Step 1
I'm using R and the "topicmodels" package to build a LDA model from a 4.5k documents corpus. I do the usual pre-processing steps (stopwords, cut low/high words frequencies, lemmatization) and end up with a 100 topics model that I'm happy with. In fact, it's an almost perfect model for my needs.
justlda <- LDA(k=100, x=dtm_lemma, method="Gibbs", control=control_list_gibbs)
Step 2
I then pre-process using the same exact process as above a new (unseen by the model) 300 documents corpus, then transform it into a document-term matrix, then use the "posterior" function of the same package to predict the topics on the new data.

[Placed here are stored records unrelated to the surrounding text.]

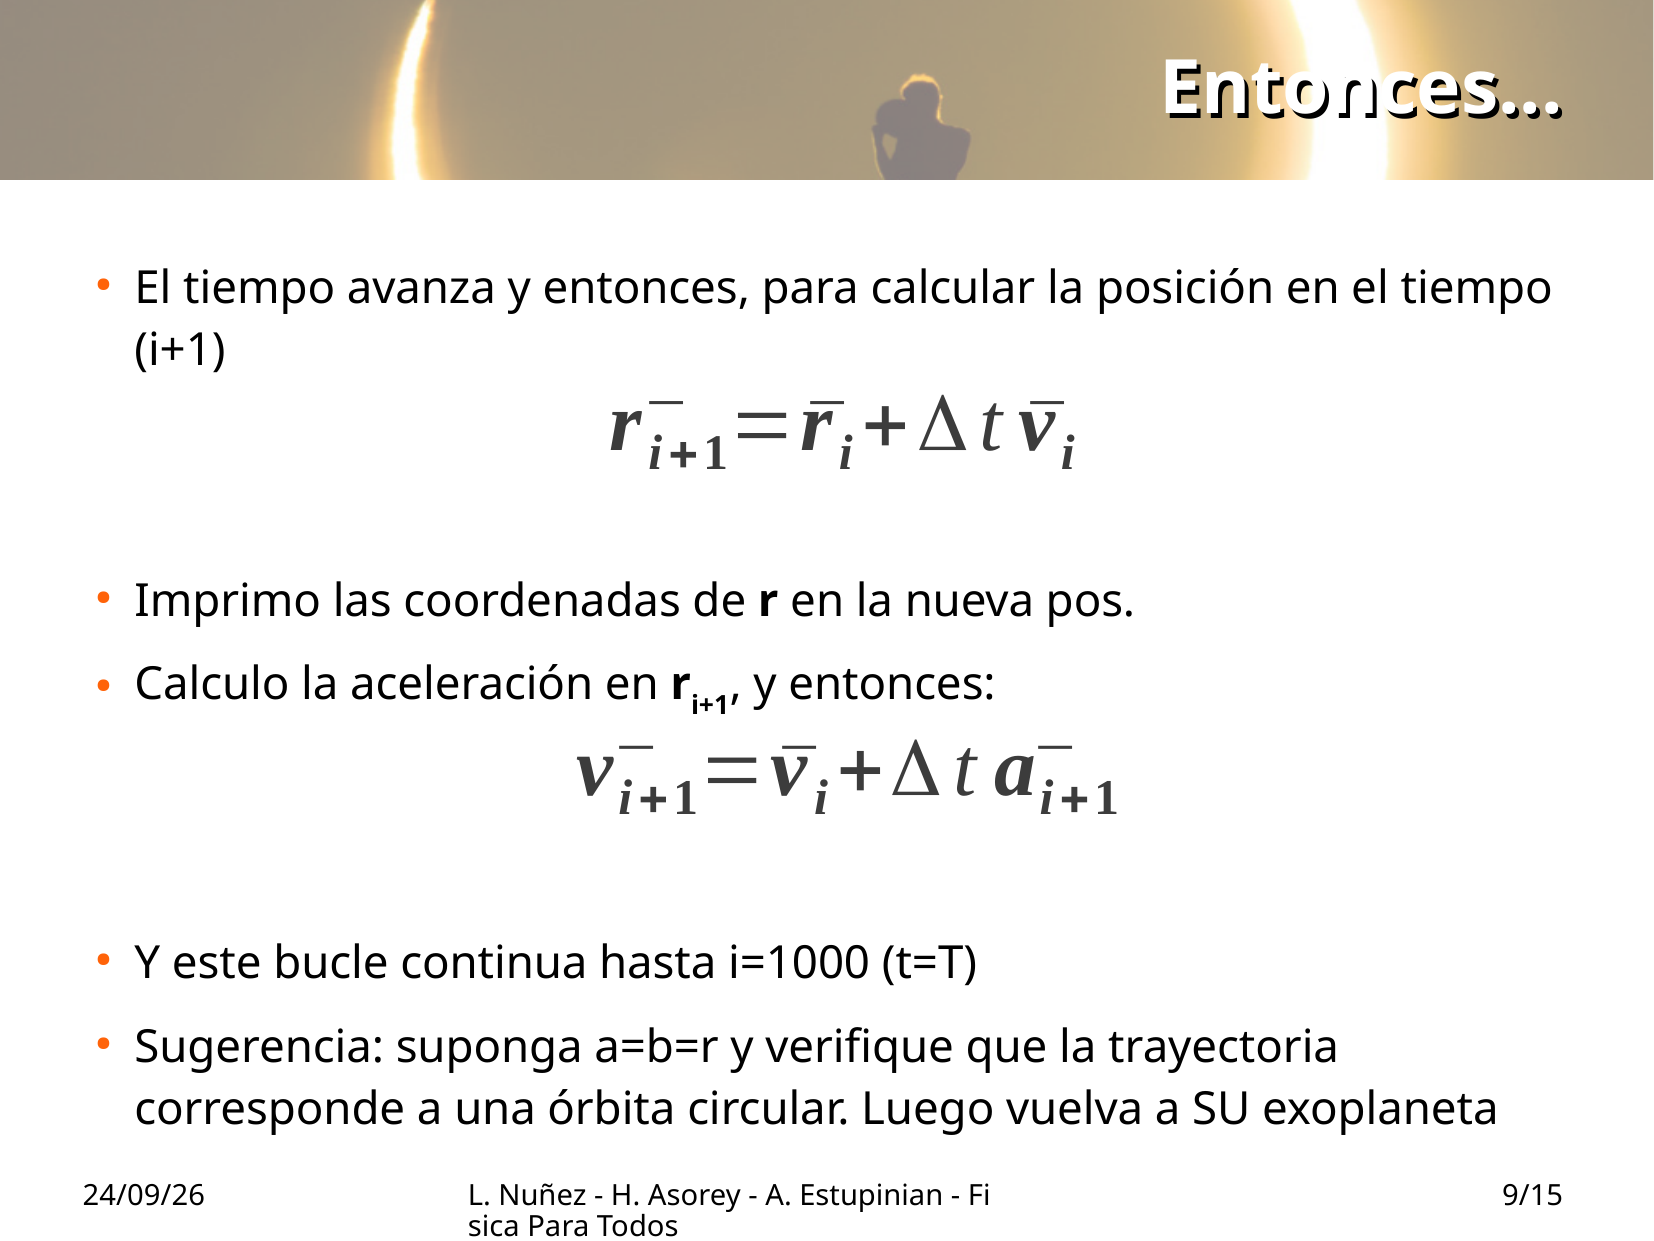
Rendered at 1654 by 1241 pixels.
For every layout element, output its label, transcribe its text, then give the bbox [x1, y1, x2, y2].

list El tiempo avanza y entonces, para calcular la posición en el tiempo (i+1) Imprimo las coordenadas de r en la nueva pos. Calculo la aceleración en ri+1, y entonces: Y este bucle continua hasta i=1000 (t=T) Sugerencia: suponga a=b=r y verifique que la trayectoria corresponde a una órbita circular. Luego vuelva a SU exoplaneta [82, 255, 1571, 1141]
title Entonces... [75, 19, 1564, 151]
picture [0, 0, 1654, 180]
chart [600, 375, 1086, 481]
chart [568, 720, 1126, 826]
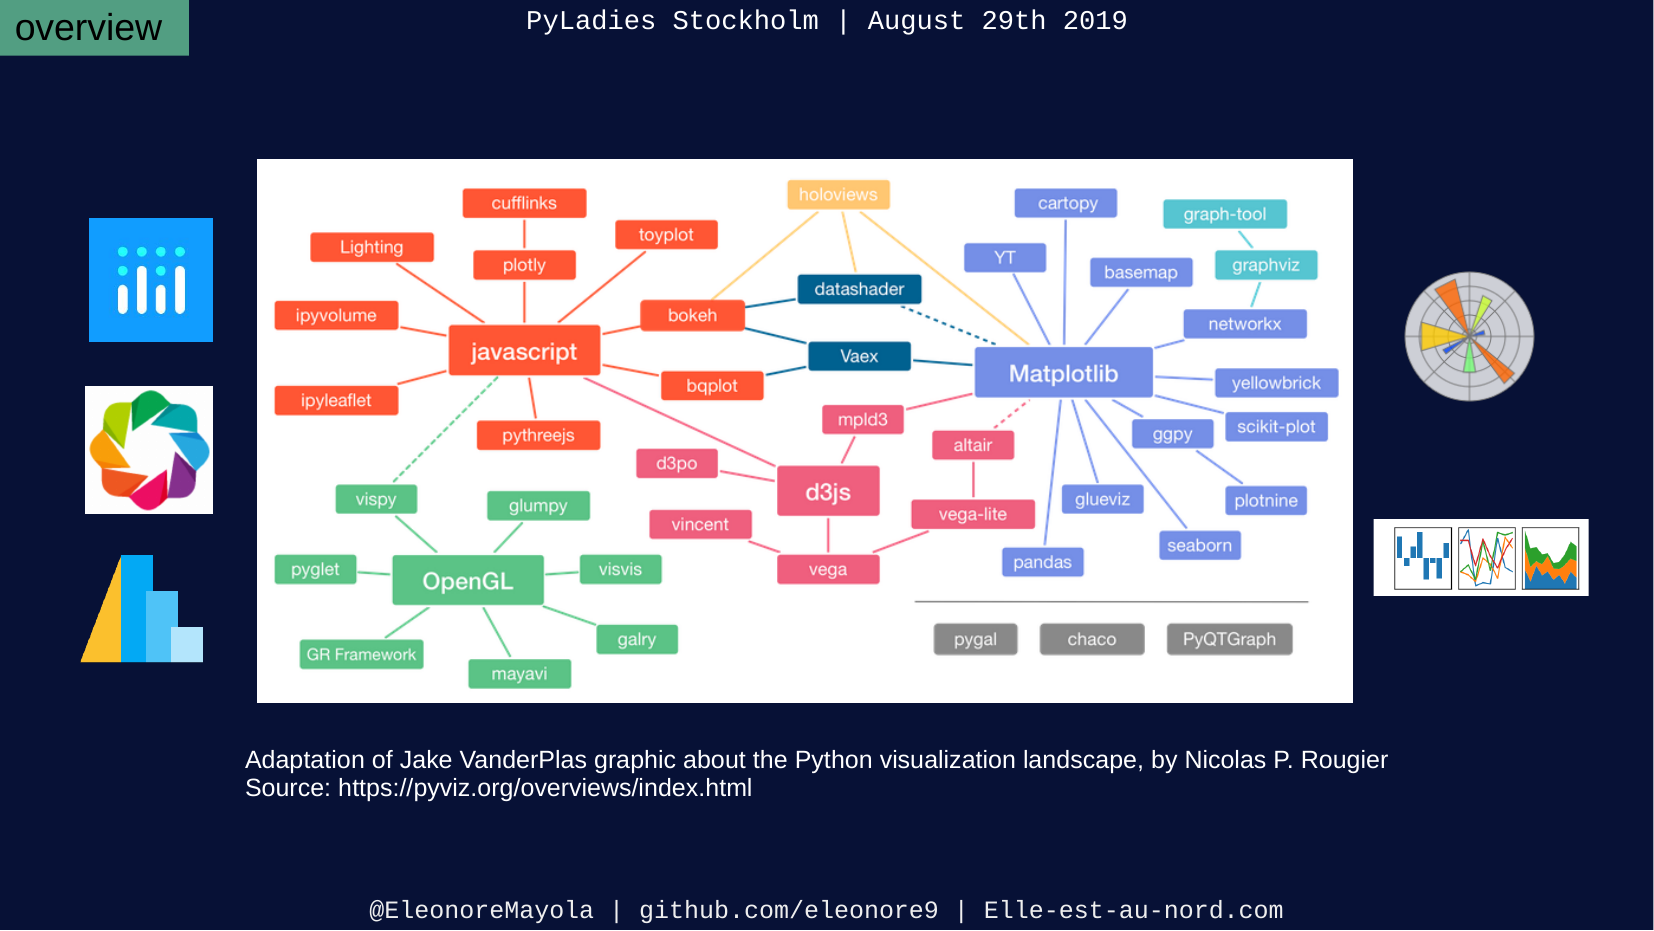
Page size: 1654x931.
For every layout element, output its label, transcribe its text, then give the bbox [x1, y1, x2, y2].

picture [1404, 271, 1535, 402]
text_box PyLadies Stockholm | August 29th 2019 [265, 0, 1388, 60]
picture [85, 386, 213, 514]
text_box overview [0, 0, 189, 56]
picture [89, 218, 213, 342]
picture [257, 159, 1353, 703]
text_box @EleonoreMayola | github.com/eleonore9 | Elle-est-au-nord.com [295, 862, 1359, 931]
picture [1373, 519, 1589, 596]
picture [70, 537, 213, 680]
text_box Adaptation of Jake VanderPlas graphic about the Python visualization landscape, by Nicolas P. Rougier Source: https://pyviz.org/overviews/index.html [230, 738, 1436, 815]
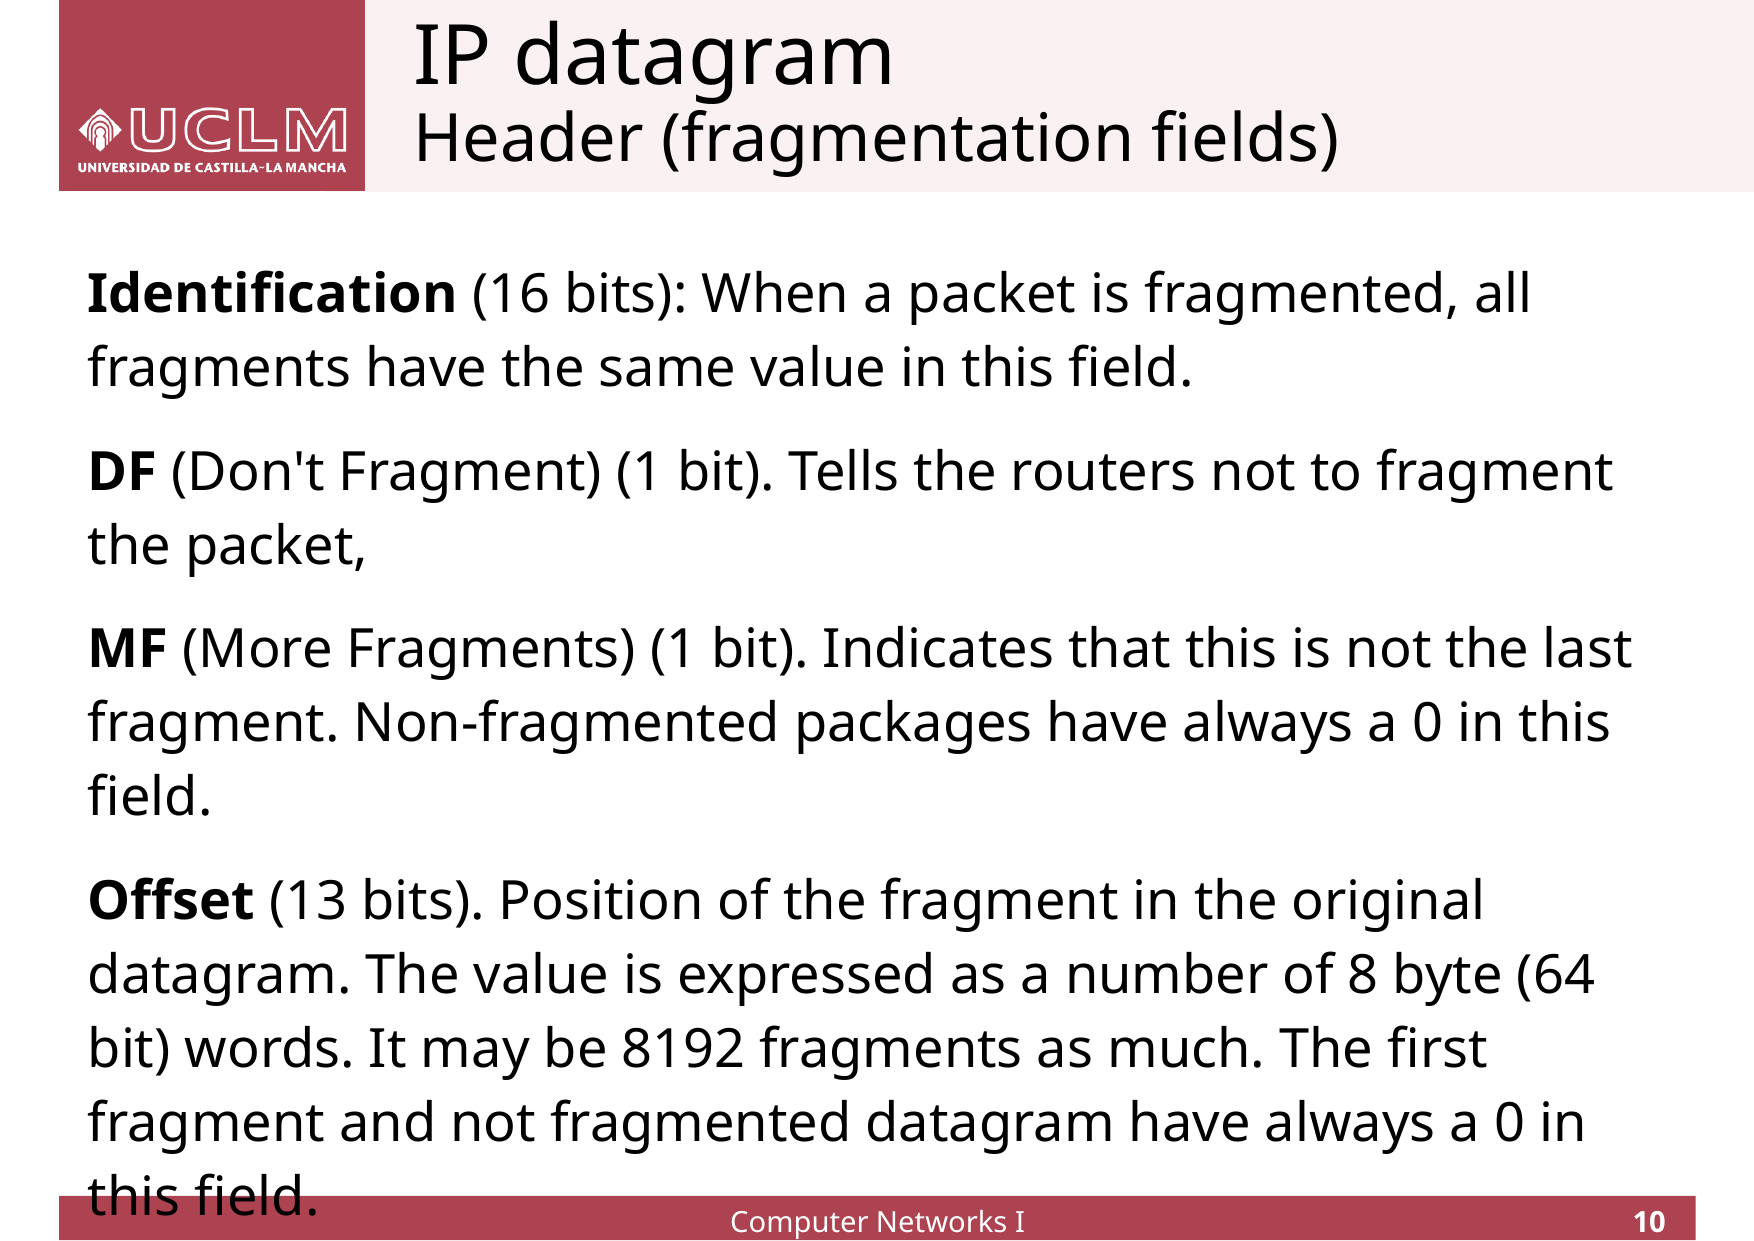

This corpus is coming from the same authors and is very similar to the training set.
My problem
The predictions (posterior probabilities) I get are totally wrong. This is the code I'm using to get the posterior:
topics = posterior(justlda, dtm_lemma, control = control_list_gibbs)$topics
- justlda is the model built with the whole corpus in step 1.
- dtm_lemma is the pre-processed document-term matrix of the new data.
- control is lda parameters (same for both).
I feel that not only are the predictions wrong, the topics weights are very low. Nothing is coming out as a dominant topic. (For this 100 topics model, most topics come out as 0.08 and I'm lucky to get a 0.20 weight that is not even relevant...)
I got less than a year of experience with NLP/LDA and the R language. I feel I could be making a very amateur mistake somewhere that could explain the wrong predictions?
Is this kind of results normal? What could I be possibly doing wrong?